Woche 45 vom 04. bis 10. November

  • Auch die nicht-bürgerlichen Fahrradbubble-nahen Redakteure bei Tagesspiegel, TAZ und neuerdings auch BZ wissen, dass gute Nachrichten nicht geklickt werden und schreiben entsprechend.

    Gestern aus Frankreich neues Beispiel fürs Bedienen des "Radfahren gefährlich"-Narrativs.

    Man beachte den düsteren Unterton in Schlagzeile und Text:

    "schon wieder" Fahrerflucht - was gar nicht stimmt, denn der SUV-Fahrer von Paris blieb am Ort des Geschehenes.

    "Erneut" Radfahrer getötet - was denn sonst; in einem Land mit 65 Mio Einwohnern und knapp 10% Radverkehrsanteil stirbt jeden 2. Tag jemand irgendwo beim Radfahren, da ist ein Abstand von paar Wochen zwischen zwei willkürlich ausgewählten Ereignissen ohne jede Aussagekraft. Zumal die beiden vermeintlich miteinander verknüpften Ereignisse vom Hergang offenbar auch nichts weiter miteinander zu tun hatten: im ersten Fall eskalierende Straßenwut in der zugestauten Pariser Innenstadt, im anderen Fall war es wohl eher Augenblicksversagen auf der Landstraße bei Dunkelheit mit anschließender Flucht.
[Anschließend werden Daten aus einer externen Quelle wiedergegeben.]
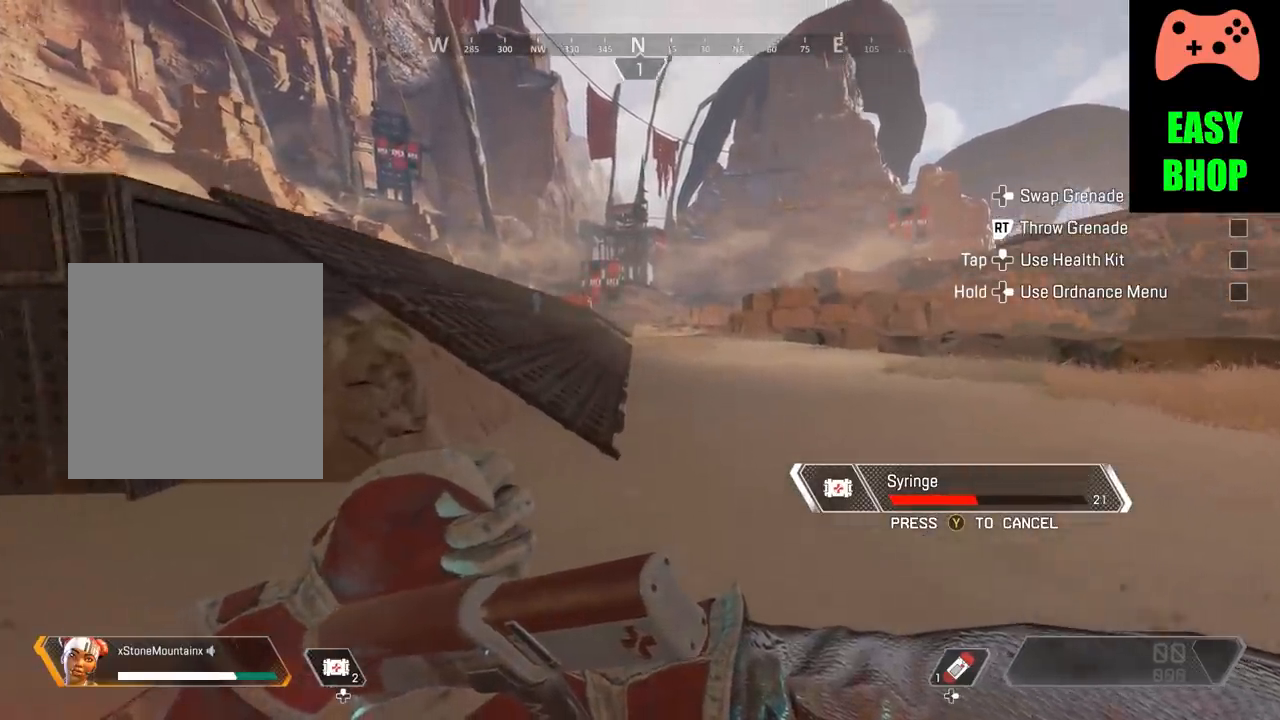
{"buttons": ["A", "B"], "left_stick": "up-right", "right_stick": "center", "events": [[233, "A", "down"]]}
  • Was ärgert dich eigentlich mehr?

    Ich kann das durchaus nachvollziehen, dass es dich ärgert, wenn über Fahrradfahren so oft im Zusammenhang mit Unfällen berichtet wird. Das schreckt Menschen ab, das Fahrrad als Alltagsverkehrsmittel zu nutzen.

    Ist es denn so, dass über Autofahren seltener im Zusammenhang mit Unfällen berichtet wird?

    Tatsächlich ist es ja so, dass das Autofahren höhere Todesopfer-Zahlen hervorbringt. Trotzdem meinen viele, in ihrem Panzer aus Blech sicher unterwegs zu sein. Warum gelingt es anscheinend nicht, das deutlich zu machen? Sollte mehr über Autounfälle berichtet werden, oder weniger über Fahrradunfälle? Und wie sollte deiner Meinung nach ein Interessensverband wie der ADFC diese Trendwende herbeiführen? Es gilt immerhin die Pressefreiheit.

  • Ich bin nicht direkt gefragt, werfe aber trotzdem mal ein, dass es zB im Vergleich zu NL, wo es viel weniger 'Radfahren ist lebensgefährlich' Propaganda gibt, hierzulande, und auch in anderen überdurchschnittlich stark von den Autoindistrieeigndern beeinflussten Ländern (USA, ...), diese Disbalance gibt. Besonders in Bezug auf Kinder sehr auffällig: es sterben extrem wenig Kinder beim Radfahren (stattdessen aber als Mitfahrende im Auto), aber gerade bei Kindern, bzw. deren Eltern, wird sehr gezielt ein Ansatzpunkt gesehen für MIV-ist-sicherer Propaganda.
    Dem Phänomen umfassend auf den Grund zu gehen ist in einem Forum m.E. nicht möglich, da viele Ebenen da mit rein spielen (bis hin zu 'Auto als rollender Uterus' von Sloterdijk aus der Zeit wo er noch nicht nur vollständig abgedreht schwurbelndes libertarian-Zeug schrieb).

    »Rollender Uterus«
    SPIEGEL: Warum ist der moderne Mensch so besessen vom Auto? Sloterdijk: Das ist ein obsessives Verhältnis: Mensch und Fahrzeug bilden eine Einheit, in der das…
    www.spiegel.de

    In historischer Perspektive spielt m.E. auch noch die Eingravierung der futuristischen Utopie aus der Prä-Mussolini Zeit in Italien (ausstrahlend auf Deutschland) eine Rolle, die zumindest in Teilen bis heute fortwirkt. Faschismus und Automobilismus gingen ja im frühen und mittleren 20Jhd. Hand in Hand, auch wenn hierzulande die NS Genese von Porsche/VW gern mal verleugnet wird und der Nazi H.Ford in USA nicht in seiner Eigenschaft als einflussreicher US-Nazi, sondern als innovativer Automobilbauer in unseren Geschichtsbüchern gelandet ist.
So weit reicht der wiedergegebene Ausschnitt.